Expect extreme results to regress toward average
Unusually good or bad performance predicts more average performance next time — account for this before giving praise or blame.
Why it works
Regression to the mean is a mathematical inevitability whenever performance involves both skill and chance. The representativeness heuristic causes people to ignore it: they explain extreme outcomes as if they fully reflect the underlying reality ("they’ve turned a corner" / "this person is hopeless"), rather than partly reflecting chance fluctuation. This produces the famous intervention illusion: harsh feedback after a bad performance "works" and praise after a good one "hurts" — simply because extreme outcomes regress, regardless of the intervention.
How to do it
- After observing an unusually high or low result, ask: "How much of this could be due to chance fluctuation around the true average?"
- Predict that the next result will likely be closer to the person’s or process’s long-run average, not as extreme.
- Before attributing a change to an intervention, verify it with more than one or two follow-up observations.
- Separate feedback on what you can observe from conclusions about underlying talent or state.
Evidence
Regression to the mean is a mathematical property of correlated variables (Francis Galton identified it in 1886). Kahneman’s intervention illusion example (flight instructors praising vs. criticizing) illustrates how ignoring regression causes false causal attributions; this is a teaching example, not a formal study. (mechanistic)

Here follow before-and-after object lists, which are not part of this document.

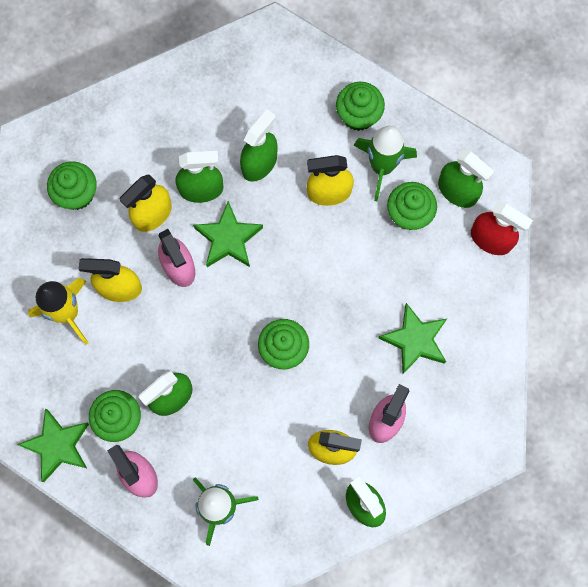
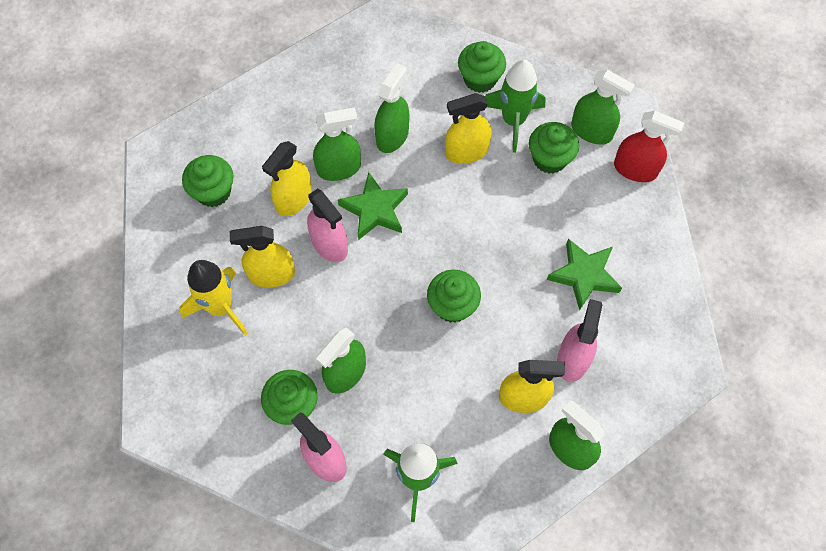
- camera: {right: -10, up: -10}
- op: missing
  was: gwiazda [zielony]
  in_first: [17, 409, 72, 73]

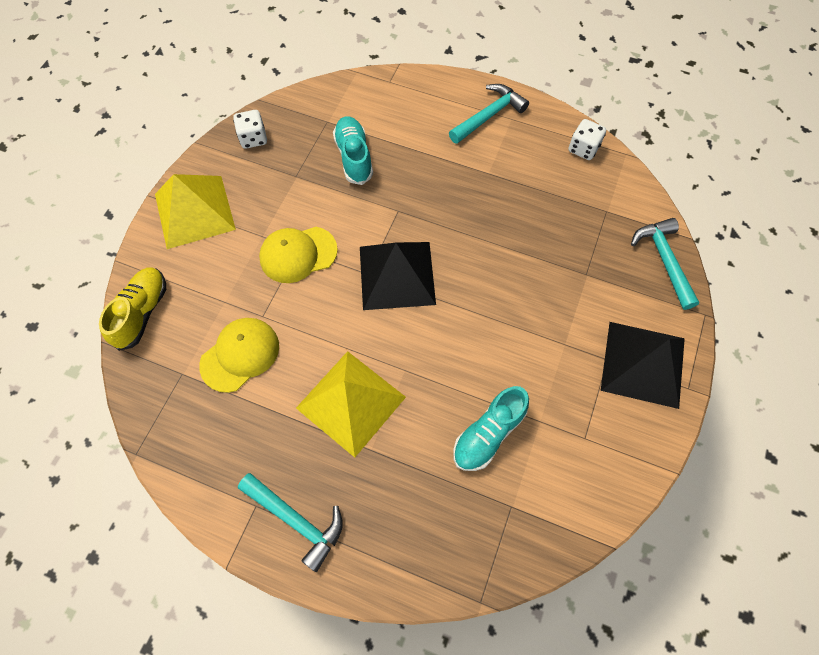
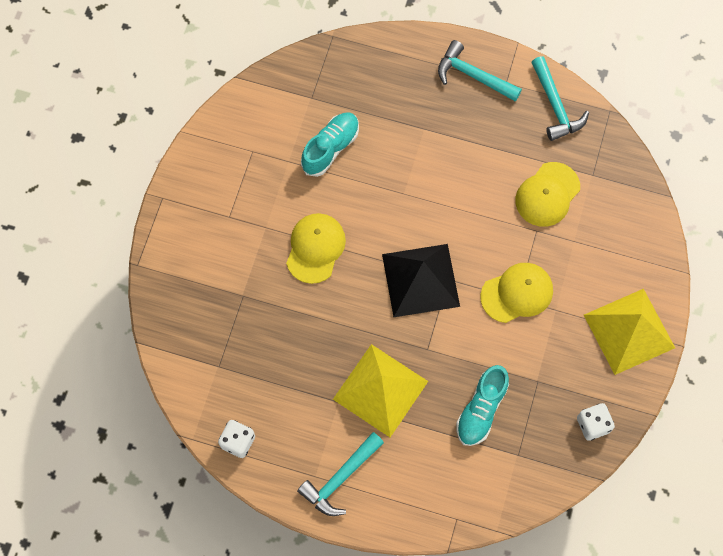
- camera: {right: 175, up: 5}
- op: spun
  was: but [turkusowy]
  in_first: [333, 116, 40, 69]
  in_second: [456, 365, 53, 81]
  clockwise: 45
- op: relocated
  was: młotek [turkusowy]
  in_first: [631, 218, 68, 92]
  in_second: [531, 56, 58, 85]
- op: missing
  was: but [żółty]
  in_first: [99, 267, 67, 84]
- op: missing
  was: piramida [czarny]
  in_first: [601, 322, 84, 87]
- op: relocated
  was: piramida [żółty]
  in_first: [296, 351, 110, 107]
  in_second: [333, 344, 95, 93]
- op: appeared
  now: czapka [żółty]
  in_second: [286, 213, 60, 71]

How much any result regresses depends on how strongly skill vs. luck determines it; regression matters more in high-variance, luck-influenced domains than in highly skill-determined ones.
Sources
- Galton (1886), Regression towards mediocrity in hereditary stature, Journal of the Anthropological Institute of Great Britain and Ireland
Common mistake
Treating regression as a reason to ignore feedback — real skill improvements happen, but they should be confirmed over multiple observations, not inferred from a single extreme outcome.